Дед Юшка молчит, попыхивая сигаретой, щупает пристальным взглядом нас и наш мобильный отряд. Вздыхает:
— Круто кашу заварили, теперь хлебать — не расхлебать. Располовинила власть украинская народ, раскромсала нас по живому, по самому святому — по вере да по памяти, по душе и сердцу разлом прошёл. Гражданская война это, мужики, ещё оттуда тянется, с семнадцатого. В России она, может быть, и закончилась Великой Отечественной, а у нас лишь затихала на время, пока вновь не полыхнула в девяносто первом. А потом у нас бесовство верх взяло, осилило, да Россия вмешалась. Только у вас своих бесов, чай, поболе будет — агромадная Россия, вот и наплодились эти тараканы повсюду. Поганый народец стал, всё одно ему, лишь бы в корыте пойло было. Холодильник завсегда одолеет телевизор. В войну как было? Кто в Красной армии, а кто в полицаях. А после войны дети породнились, вот и поди разберись, кто за кого.
— Так мы же пришли, теперь всё по-другому будет. Живи да радуйся, — цедит Вадим, стирая тряпкой пыль с зеркал бокового вида.

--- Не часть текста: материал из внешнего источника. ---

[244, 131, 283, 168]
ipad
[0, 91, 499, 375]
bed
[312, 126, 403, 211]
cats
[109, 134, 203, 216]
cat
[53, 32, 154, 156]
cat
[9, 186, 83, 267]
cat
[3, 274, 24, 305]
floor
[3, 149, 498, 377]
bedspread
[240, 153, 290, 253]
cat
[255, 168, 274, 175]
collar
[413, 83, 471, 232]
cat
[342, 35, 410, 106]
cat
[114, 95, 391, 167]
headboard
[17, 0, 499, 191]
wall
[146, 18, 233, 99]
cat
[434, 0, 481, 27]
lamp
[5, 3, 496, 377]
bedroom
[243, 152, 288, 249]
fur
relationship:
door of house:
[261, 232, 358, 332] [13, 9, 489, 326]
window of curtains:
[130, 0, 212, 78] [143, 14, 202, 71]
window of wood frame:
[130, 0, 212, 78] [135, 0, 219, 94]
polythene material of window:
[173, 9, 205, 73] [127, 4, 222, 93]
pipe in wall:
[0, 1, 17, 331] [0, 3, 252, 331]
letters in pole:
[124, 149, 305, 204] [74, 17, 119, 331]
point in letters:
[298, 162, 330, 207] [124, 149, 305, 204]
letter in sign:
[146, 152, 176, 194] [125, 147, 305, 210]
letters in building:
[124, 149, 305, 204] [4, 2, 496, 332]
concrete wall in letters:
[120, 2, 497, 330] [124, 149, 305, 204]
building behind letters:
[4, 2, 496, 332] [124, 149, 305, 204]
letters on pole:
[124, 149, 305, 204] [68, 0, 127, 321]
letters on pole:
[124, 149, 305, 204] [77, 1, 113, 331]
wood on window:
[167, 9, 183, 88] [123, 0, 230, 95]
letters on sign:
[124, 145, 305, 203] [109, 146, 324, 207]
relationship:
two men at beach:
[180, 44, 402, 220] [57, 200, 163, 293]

— А чему радоваться, коли у половины села родные кто в армии служит, кто в полиции, а значит, сейчас воюют с вами, а кто и в земле уже лежит. Будет верх за вами, так нашим захистникам вы же и припомните их службу. Правда, по закону спрашивать будете, да и есть за что кое у кого спросить. Ну а если они вернутся — кровушкой заплатим даже за то, что вот, как я, лясы с вами точили.

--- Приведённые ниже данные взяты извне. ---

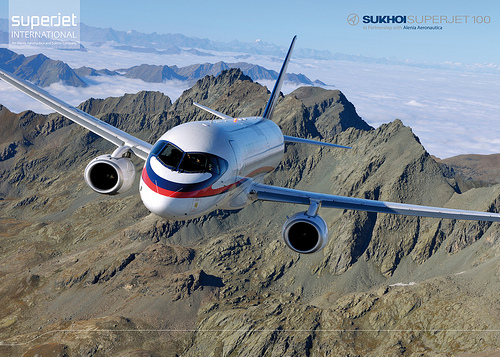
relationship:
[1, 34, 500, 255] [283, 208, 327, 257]
airplane has engine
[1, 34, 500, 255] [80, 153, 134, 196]
airplane has engine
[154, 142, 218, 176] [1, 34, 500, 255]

Дед Юшка выстрелил из моей пачки пару сигарет, одну засунул за ухо, вторую прикурил и продолжил:
— По мне, так осина давно рыдает по этим паскудникам Порошенкам да Зеленским. Про нациков уж и не говорю — бесы это, истинные бесы. И западенцы тоже бесы, чужие они нам, и верой чужие, и духом. Да только опять война кровью нас метить да делить будет.
С Юшкой мы не спорили: в чём-то прав он, с чем-то можно не соглашаться, но что нацики бесы — это факт.